Wo findet ihr als Gründer Unterstützung?
- Informiert euch über die Beratungsangebote der jeweiligen Industrie- und Handelskammern
- Fragt nach bei den regionalen Handwerkskammern.
- Schaut in den Angeboten der Bürgschaftsbanken oder Beteiligungsgesellschaften sowie Investitions- und Förderbanken
- Googelt nach Gründungsberatungsinitiativen in eurer Region, wie zum Beispiel BayStartUp in München oder das Gründerbüro in Stuttgart.
Gibt es auch Neugründungen in Bereichen, in denen man innovative Ideen vielleicht erstmal nicht vermutet?
Hier ist ja erstmal die Frage, was man unter “innovativer Idee” versteht. Wenn wir von einzigartigen und besonderen Ideen sprechen, dann kann ich sagen, dass wir uns zum Glück wirklich häufig mit solchen beschäftigen dürfen!
Hast du da ein Beispiel?
Da gibt es wirklich viele. Einige Ideen berücksichtigen beispielsweise einen sozialen Aspekt – wie die Idee von Valentinas BackSalon, in dem sich Seniorinnen durch das Backen von Kuchen etwas zu ihrer Rente hinzuverdienen. Oder ein Schüler, der eine App entwickelt, um die Prozesse und Abläufe in der Schulkantine zu vereinfachen.
Wie wichtig sind denn generell digitale Angebote wie zum Beispiel ein eigener Social-Media-Auftritt für neue Unternehmen?
Ich würde das Thema Digitalisierung nicht unbedingt auf einzelne Aspekte runterbrechen. Natürlich erwarten Kunden heute, dass ein Unternehmen auch einen digitalen Außenauftritt hat – mindestens in Form einer eigenen Webseite; abhängig von der Zielgruppe auch auf den Sozialen Netzwerken oder in Form einer App. Aber bevor wir über einzelne Aspekte oder digitale Angebote sprechen, ermutigen wir unsere Gründerinnen und Gründer vielmehr, die Augen und Ohren offen zu halten und dieses allzeit präsente Stichwort “Digitalisierung” mit Neugier und Freude zu betrachten, weniger mit Sorge. Schließlich geht es bei der Digitalisierung ja auch nicht “nur” um die Außendarstellung, sondern auch um interne Prozesse oder um die Anpassung des eigenen Geschäftsmodells. Auf jeden Fall lohnt es sich, “digital” von Anfang an mitzudenken.

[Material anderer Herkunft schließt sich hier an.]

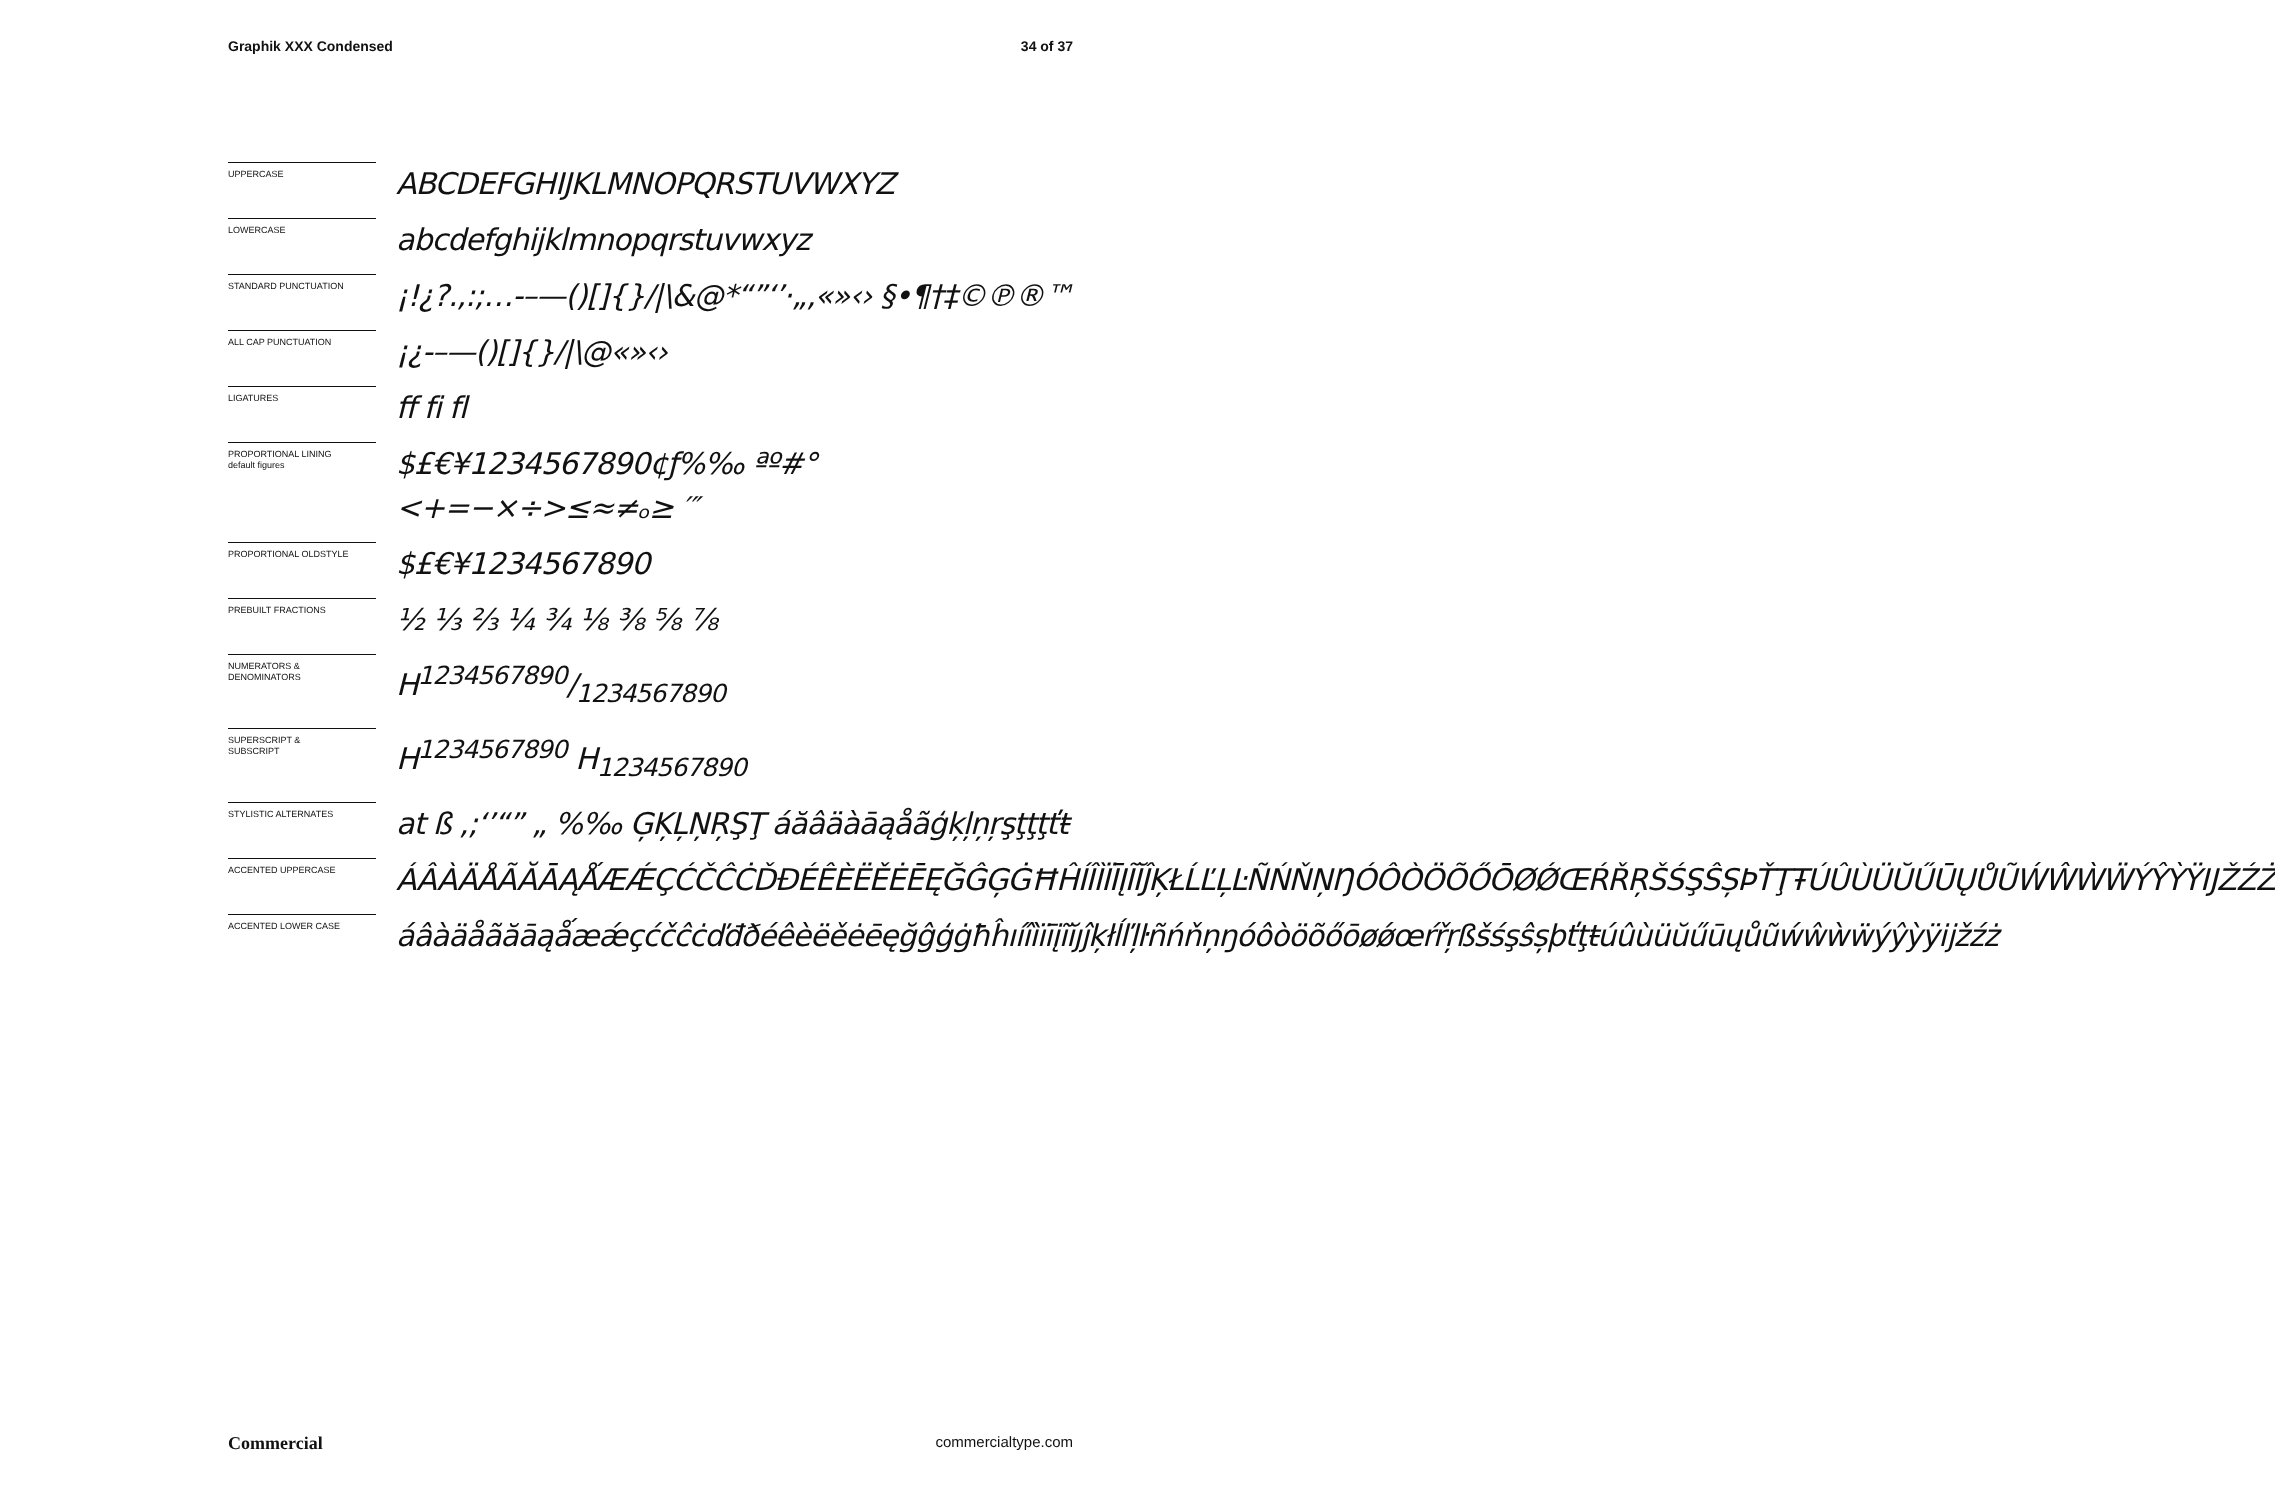Graphik XXX Condensed 34 of 37
UPPERCASE
ABCDEFGHIJKLMNOPQRSTUVWXYZ
LOWERCASE
abcdefghijklmnopqrstuvwxyz
STANDARD PUNCTUATION
¡!¿?.,:;…-–—()[]{}/|\&@*“”‘’·„‚«»‹› §•¶†‡©℗®™
ALL CAP PUNCTUATION
¡¿-–—()[]{}/|\@«»‹›
LIGATURES
ff fi fl
PROPORTIONAL LINING
default figures
$£€¥1234567890¢ƒ%‰ ªº#° <+=−×÷>≤≈≠ₒ≥ ′″
PROPORTIONAL OLDSTYLE
$£€¥1234567890
PREBUILT FRACTIONS
½ ⅓ ⅔ ¼ ¾ ⅛ ⅜ ⅝ ⅞
NUMERATORS &
DENOMINATORS
H1234567890/1234567890
SUPERSCRIPT &
SUBSCRIPT
H<sup>1234567890</sup> H<sub>1234567890</sub>
STYLISTIC ALTERNATES
at ß ,;‘’“” „ %‰ ĢĶĻŅŖŞŢ áăâäàāąåãģķļņŗşţţţťŧ
ACCENTED UPPERCASE
ÁÂÀÄÅÃĂĀĄǺÆǼÇĆČĈĊĎĐÉÊÈËĚĖĒĘĞĜĢĠĦĤÍÎÌÏĪĮĨĬĴĶŁĹĽĻĿÑŃŇŅŊÓÔÒÖÕŐŌØǾŒŔŘŖŠŚŞŜȘÞŤŢŦÚÛÙÜŬŰŪŲŮŨẂŴẀẄÝŶỲŸĲŽŹŻ
ACCENTED LOWER CASE
áâàäåãăāąǻæǽçćčĉċďđðéêèëěėēęğĝģġħĥıíîìïīįĩĭȷĵķłĺľļŀñńňņŋóôòöõőōøǿœŕřŗßšśşŝșþťţŧúûùüŭűūųůũẃŵẁẅýŷỳÿĳžźż
Commercial commercialtype.com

Was fasziniert dich denn ganz persönlich am Thema Gründen?
Es fasziniert mich, täglich die Vielfalt des Gründungsgeschehens in Hamburg mitzuerleben und dabei zu sein, wenn wir helfen, erste Ideen zum Leben zu erwecken. Mich fasziniert und beeindruckt der Einfallsreichtum der Gründerinnen und Gründer hier in unserer Stadt. Wenn man sich mit dem Thema “Gründen” beschäftigt, wird es nie langweilig!